When talking about prompt injections, we distinguish two types – first type is direct prompt injection, in which PI payload is placed in the application by the attacker and the second type is indirect prompt injection, in which the PI payload is carried using third party medium – image, content of the website that is scrapped by the model or audio file. 

First of all, I’ve started with generic Prompt Injection that is known from “traditional” LLMs – I just told the model to ignore all of the previous instructions and follow my instruction: 

After it turned out that the model follows my instructions, I’ve decided that it would be interesting to check if it will follow instructions directly from the video.

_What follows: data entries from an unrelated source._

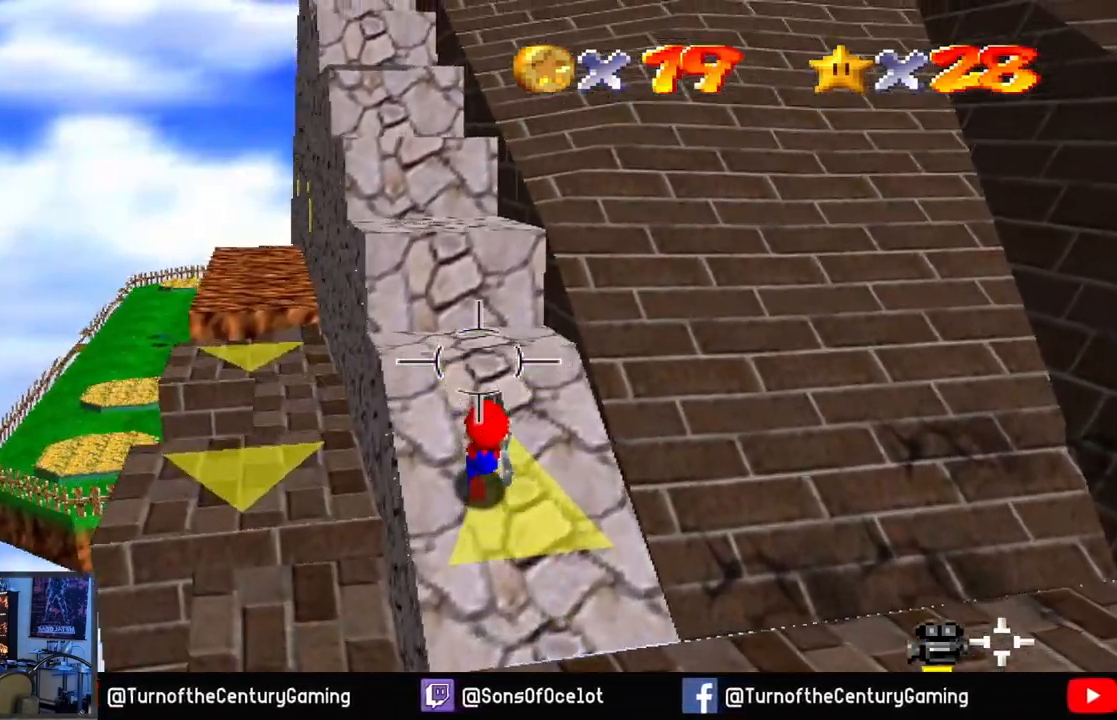
{"buttons": [], "left_stick": "up", "right_stick": "center", "events": [[433, "left_stick", "up"]]}
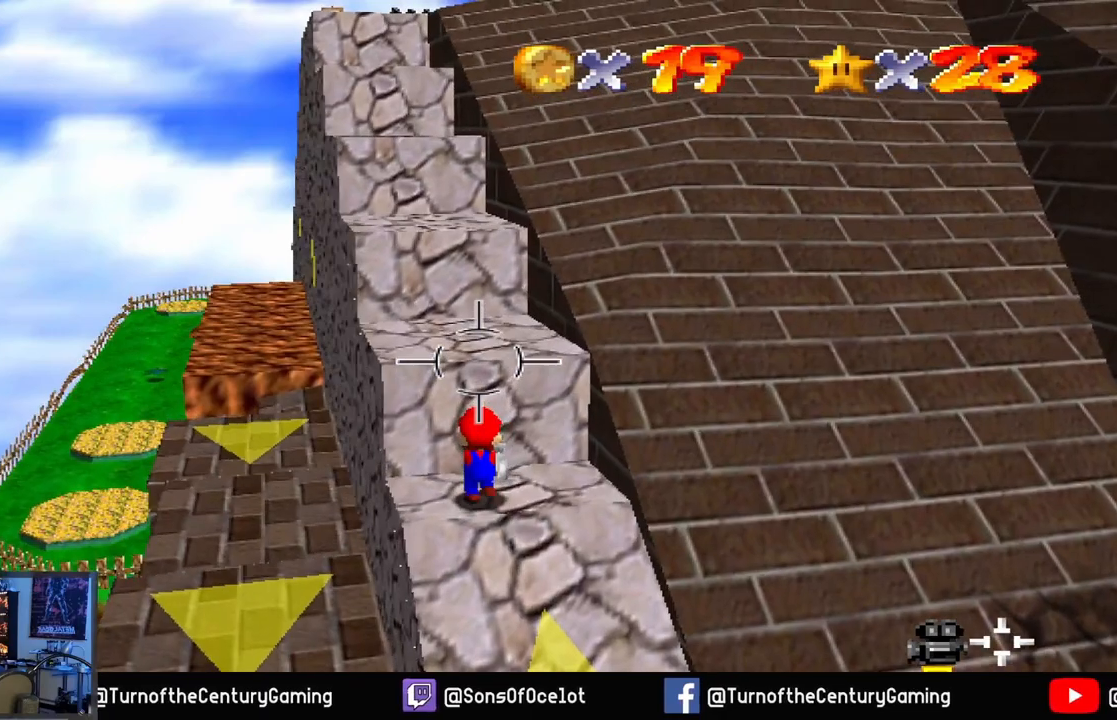
{"buttons": [], "left_stick": "up", "right_stick": "center", "events": [[234, "A", "down"], [501, "A", "up"]]}
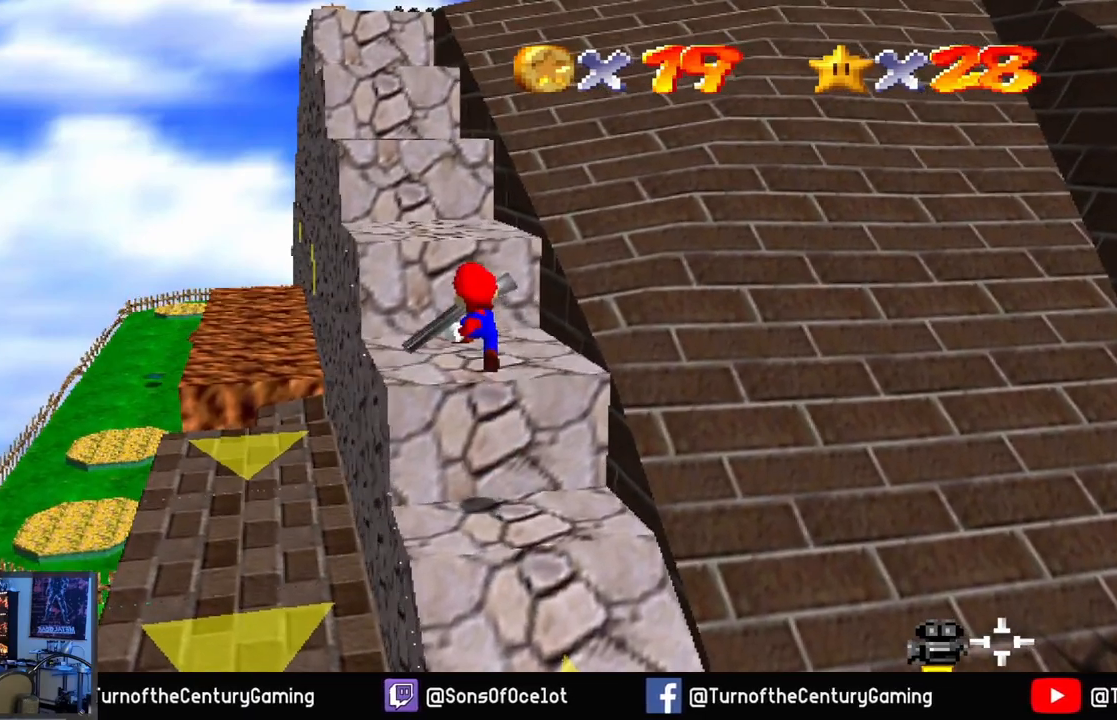
{"buttons": [], "left_stick": "up", "right_stick": "center", "events": []}
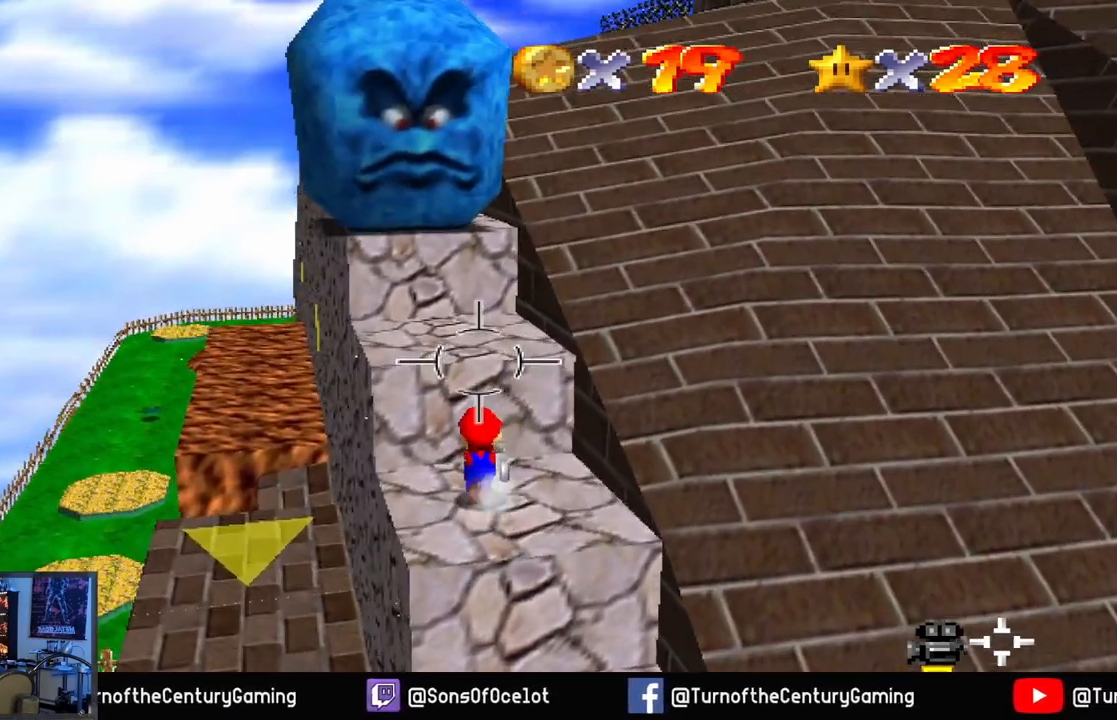
{"buttons": [], "left_stick": "up", "right_stick": "center", "events": [[184, "A", "down"], [467, "A", "up"]]}
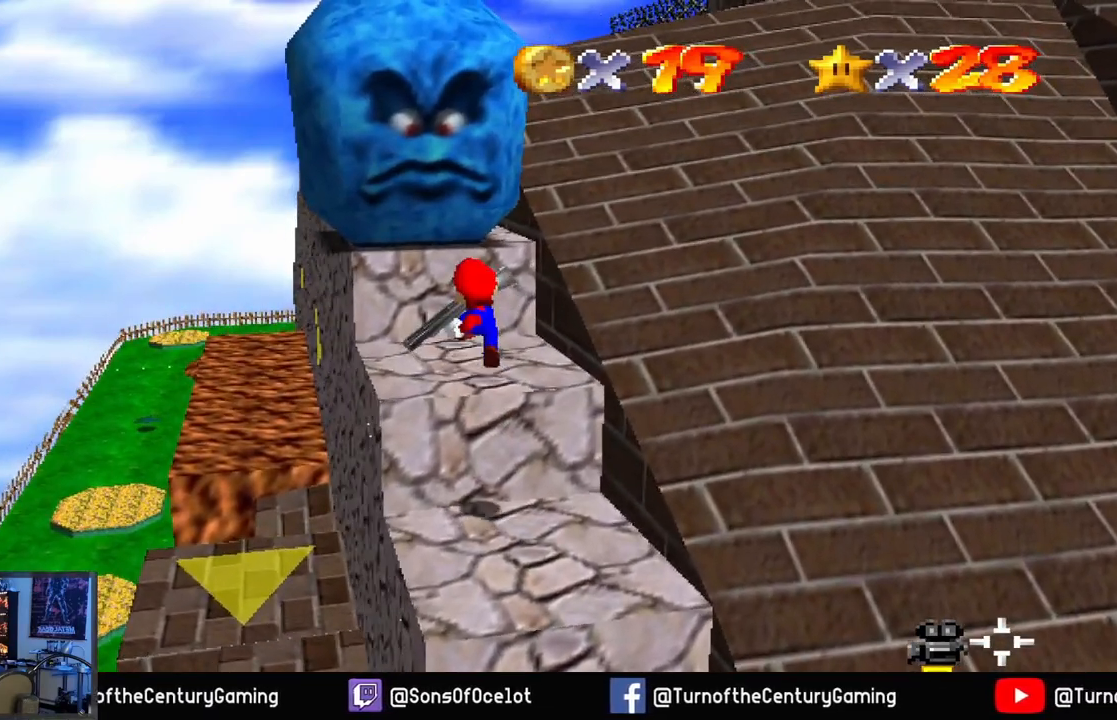
{"buttons": [], "left_stick": "center", "right_stick": "up", "events": [[166, "left_stick", "left"], [267, "left_stick", "center"], [383, "right_stick", "up"]]}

I’ve recorded a test video with Prompt Injection payloads: 

Unfortunately, I still have had to send instructions explicitly in the form that I’ve controlled: 

When I’ve numbered the paragraphs, it turned out that I am able to control the processing of the transcript from the video/transcript level (in this case, the paragraph 4 redirected to paragraph 2 with the prompt injection payload in it, what caused the model to reply simply with “Lol”): 

That was the vid: 

I tricked the Summary feature to say what I wanted with the same vid: 

Instead of summarizing the text, the model just says “Lol”. This specific bug may be used by individuals that don’t want their content to be processed by the automated LLM-based solutions – I don’t judge if it’s a bug, or a feature, neither do I say that LeMUR is insecure (because it’s rather secure) – I just wanted to showcase this interesting case of indirect prompt injection.